[Annotation records]
• • • •
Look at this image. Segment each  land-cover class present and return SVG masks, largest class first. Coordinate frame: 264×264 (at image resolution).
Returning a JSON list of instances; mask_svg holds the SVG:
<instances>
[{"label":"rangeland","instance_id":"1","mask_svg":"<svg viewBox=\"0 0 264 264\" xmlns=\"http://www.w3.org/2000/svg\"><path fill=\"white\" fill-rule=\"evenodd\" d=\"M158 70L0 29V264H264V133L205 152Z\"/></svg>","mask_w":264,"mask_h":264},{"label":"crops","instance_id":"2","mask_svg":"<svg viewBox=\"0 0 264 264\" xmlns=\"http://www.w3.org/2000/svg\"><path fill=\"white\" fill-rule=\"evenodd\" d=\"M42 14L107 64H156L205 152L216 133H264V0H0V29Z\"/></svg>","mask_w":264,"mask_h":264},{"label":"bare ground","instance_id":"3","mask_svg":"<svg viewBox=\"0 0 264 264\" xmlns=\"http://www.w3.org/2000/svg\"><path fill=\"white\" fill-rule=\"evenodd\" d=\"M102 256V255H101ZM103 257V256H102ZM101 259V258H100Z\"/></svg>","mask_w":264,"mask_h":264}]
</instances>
• • • •
▶ **Prompt**
Replace "largest class first" with "smallest class first" throughout the listing above, leaving every other line untouched.

▶ **Exercise answer**
Look at this image. Segment each  land-cover class present and return SVG masks, smallest class first. Coordinate frame: 264×264 (at image resolution).
Returning a JSON list of instances; mask_svg holds the SVG:
<instances>
[{"label":"rangeland","instance_id":"1","mask_svg":"<svg viewBox=\"0 0 264 264\" xmlns=\"http://www.w3.org/2000/svg\"><path fill=\"white\" fill-rule=\"evenodd\" d=\"M158 70L0 29V264H264V133L205 152Z\"/></svg>","mask_w":264,"mask_h":264},{"label":"crops","instance_id":"2","mask_svg":"<svg viewBox=\"0 0 264 264\" xmlns=\"http://www.w3.org/2000/svg\"><path fill=\"white\" fill-rule=\"evenodd\" d=\"M42 14L107 64H156L205 152L216 133H264V0H0V29Z\"/></svg>","mask_w":264,"mask_h":264},{"label":"bare ground","instance_id":"3","mask_svg":"<svg viewBox=\"0 0 264 264\" xmlns=\"http://www.w3.org/2000/svg\"><path fill=\"white\" fill-rule=\"evenodd\" d=\"M102 256V255H101ZM103 257V256H102ZM101 259V258H100Z\"/></svg>","mask_w":264,"mask_h":264}]
</instances>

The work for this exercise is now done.